*** INFORMATION SHOWN

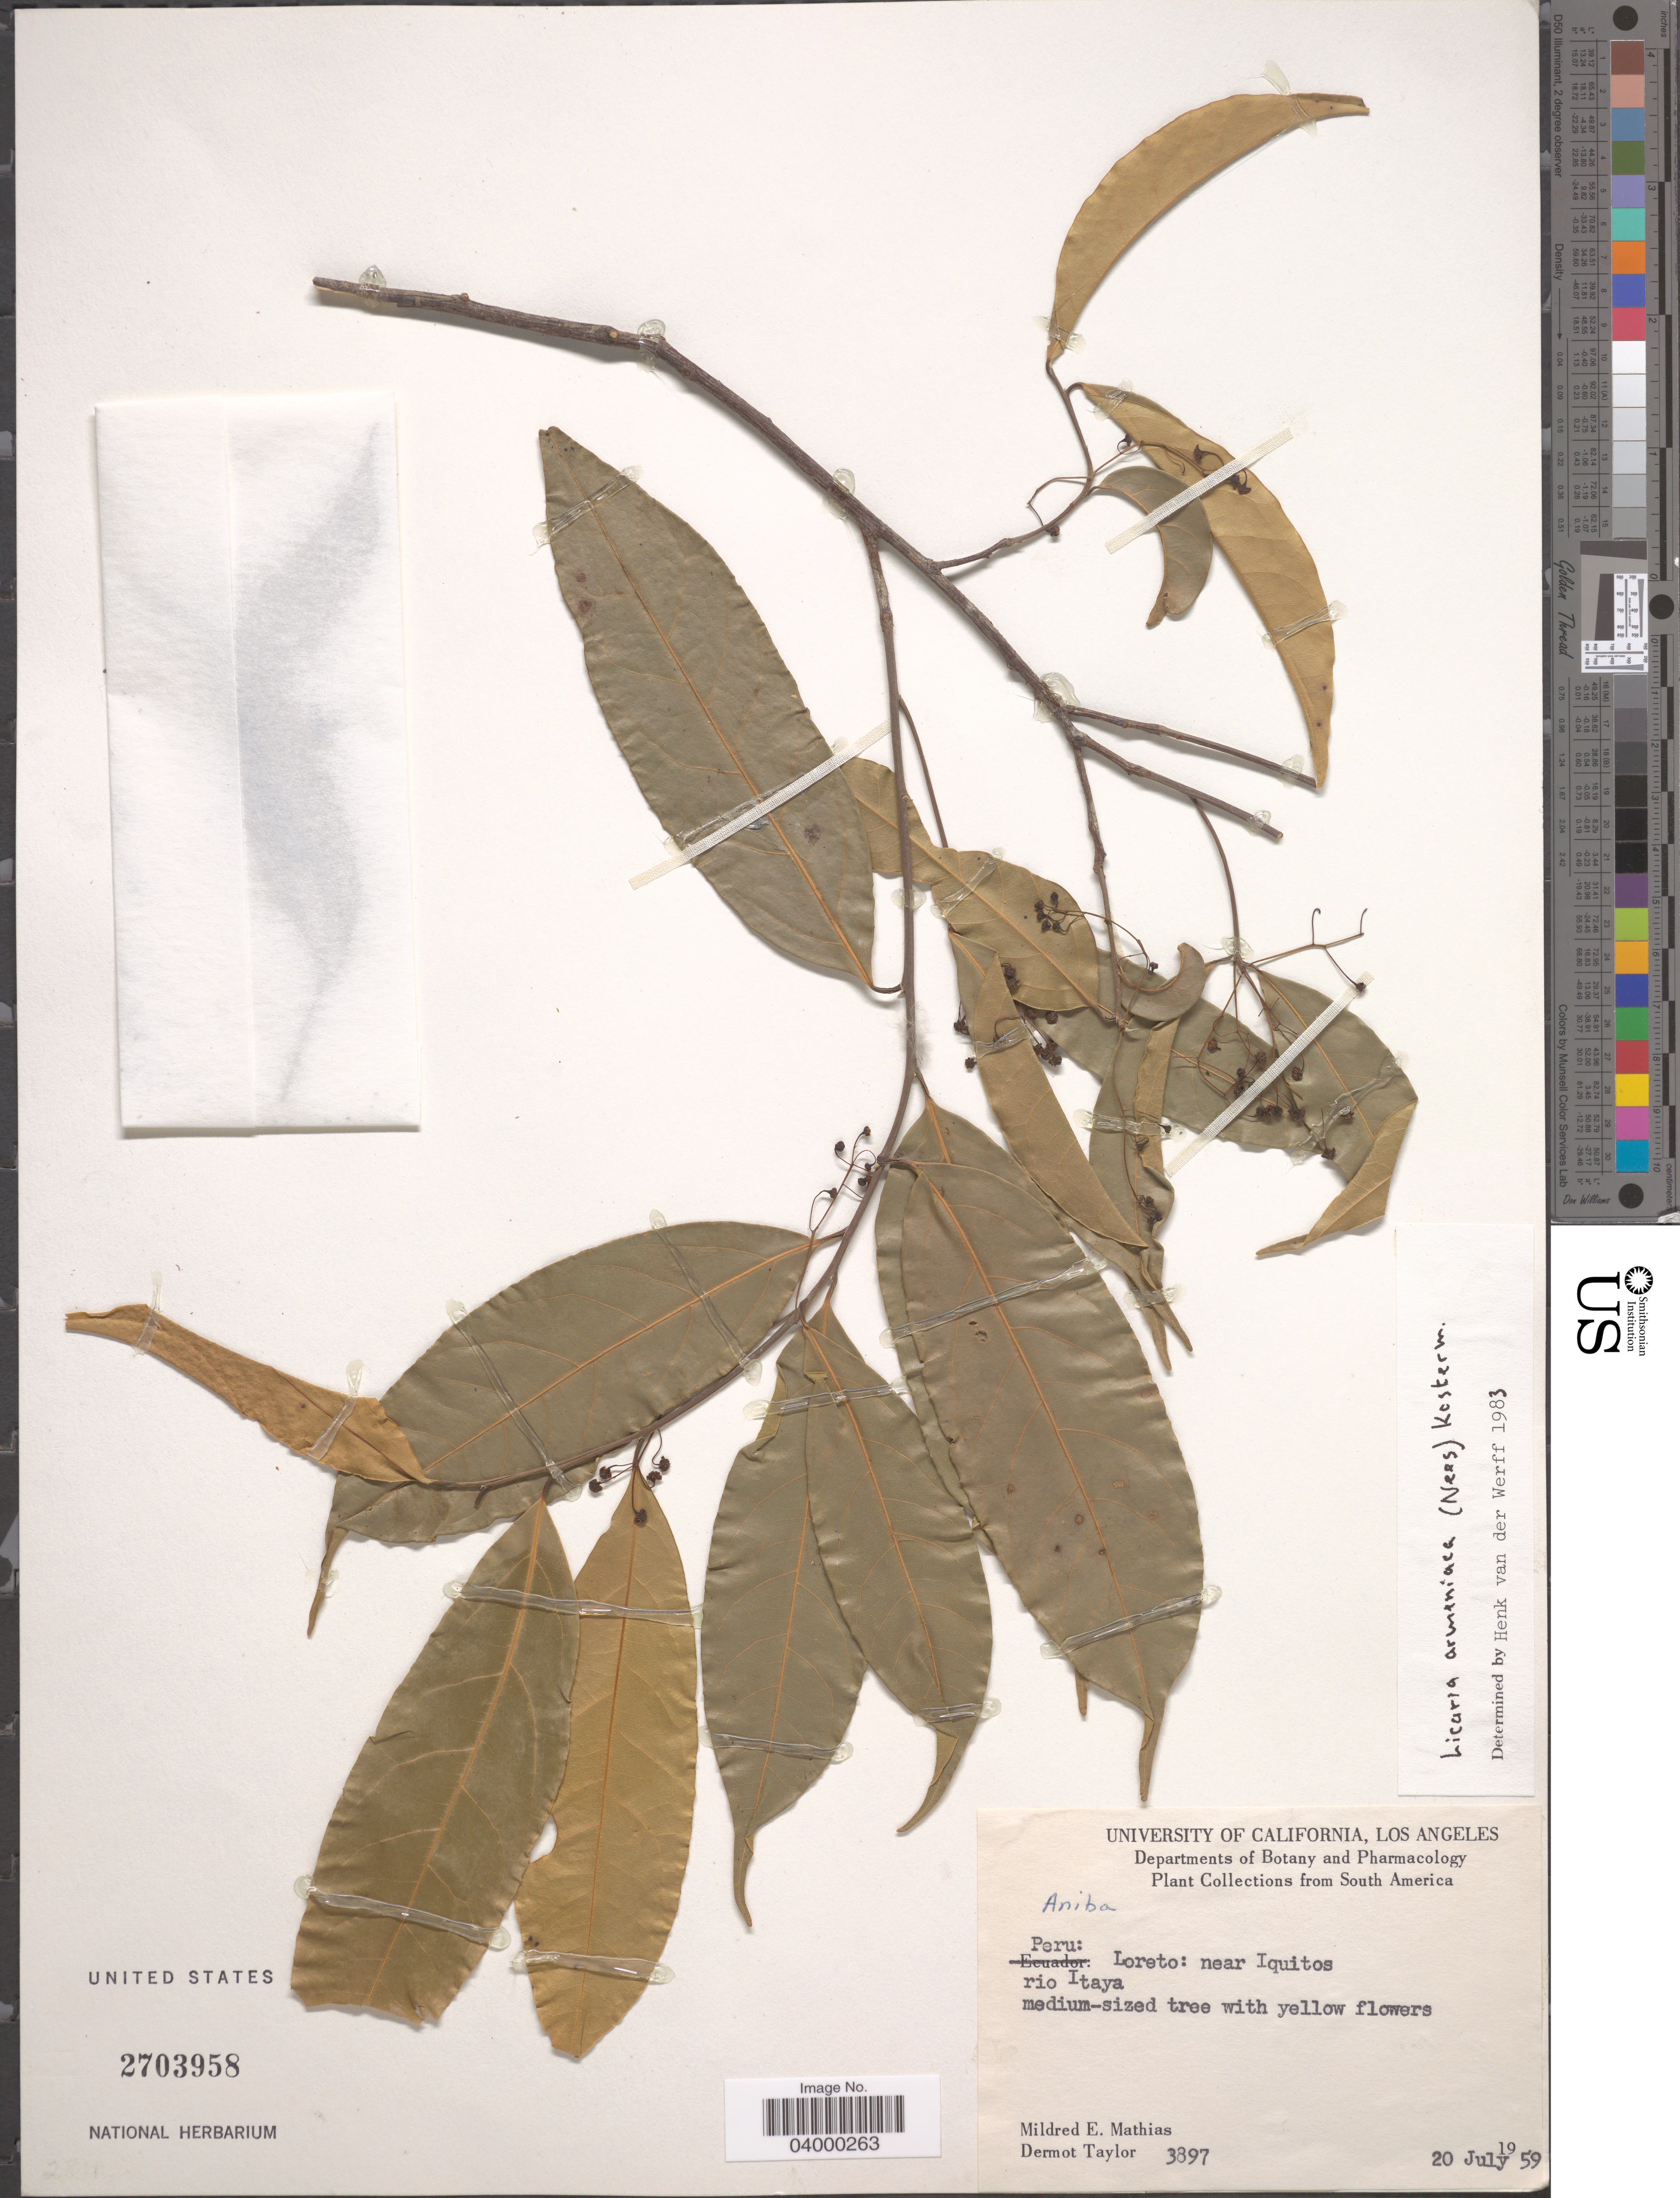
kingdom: Plantae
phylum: Tracheophyta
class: Magnoliopsida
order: Laurales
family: Lauraceae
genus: Licaria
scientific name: Licaria armeniaca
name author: (Nees) Kosterm.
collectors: M. E. Mathias & D. Taylor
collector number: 3897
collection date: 1959-07-20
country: Peru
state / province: Loreto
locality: Near Iquitos rio Itaya.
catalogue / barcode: US 2703958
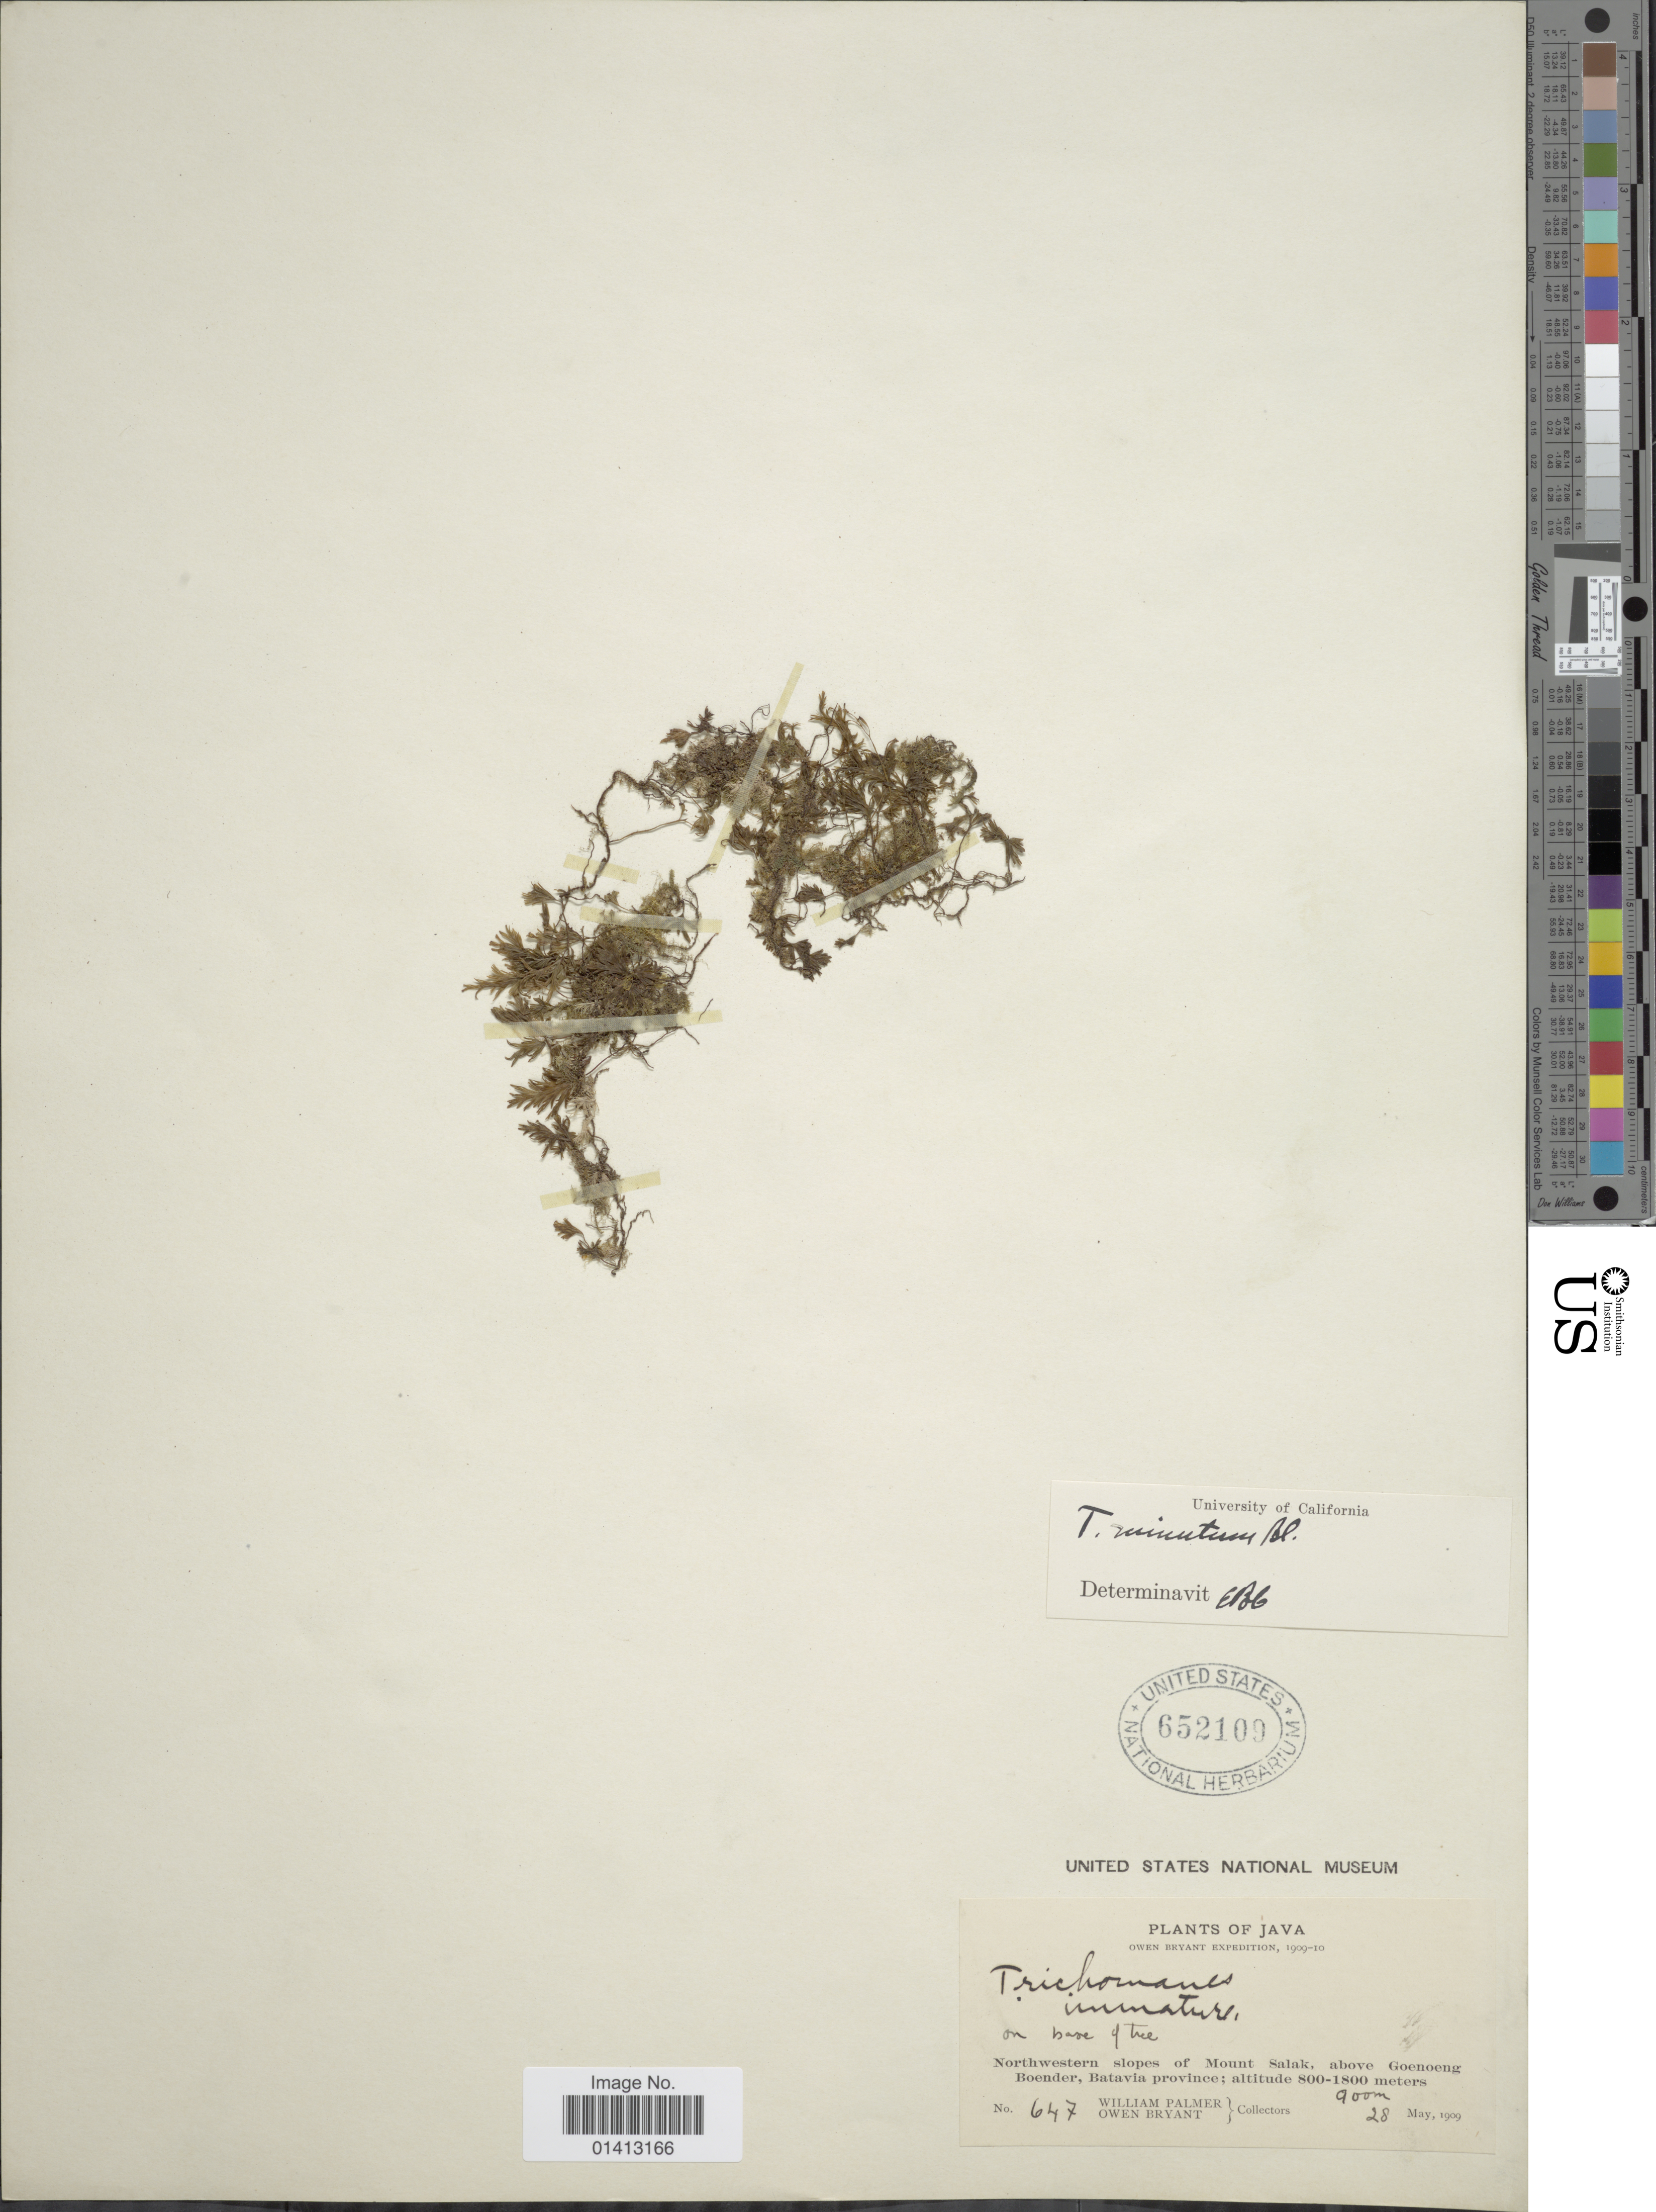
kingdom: Plantae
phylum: Tracheophyta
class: Polypodiopsida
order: Hymenophyllales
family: Hymenophyllaceae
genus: Crepidomanes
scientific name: Crepidomanes minutum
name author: (Blume) K. Iwats.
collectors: W. Palmer & O. Bryant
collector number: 647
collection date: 1909-05-28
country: Indonesia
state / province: Java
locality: Northwestern slopes of Mount Salak, above Goenoeng Boender, Batavia province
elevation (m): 800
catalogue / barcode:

******

▶ [EXERCISE DIRECTIONS]:
Can you arrange every line of the entries above as a JSON list of strings, one string per line, with blank lines skipped and the pictures left out?

▶ [WRITTEN RESPONSE]:
[
  "kingdom: Plantae",
  "phylum: Tracheophyta",
  "class: Magnoliopsida",
  "order: Laurales",
  "family: Lauraceae",
  "genus: Licaria",
  "scientific name: Licaria armeniaca",
  "name author: (Nees) Kosterm.",
  "collectors: M. E. Mathias & D. Taylor",
  "collector number: 3897",
  "collection date: 1959-07-20",
  "country: Peru",
  "state / province: Loreto",
  "locality: Near Iquitos rio Itaya.",
  "catalogue / barcode: US 2703958",
  "kingdom: Plantae",
  "phylum: Tracheophyta",
  "class: Polypodiopsida",
  "order: Hymenophyllales",
  "family: Hymenophyllaceae",
  "genus: Crepidomanes",
  "scientific name: Crepidomanes minutum",
  "name author: (Blume) K. Iwats.",
  "collectors: W. Palmer & O. Bryant",
  "collector number: 647",
  "collection date: 1909-05-28",
  "country: Indonesia",
  "state / province: Java",
  "locality: Northwestern slopes of Mount Salak, above Goenoeng Boender, Batavia province",
  "elevation (m): 800",
  "catalogue / barcode:"
]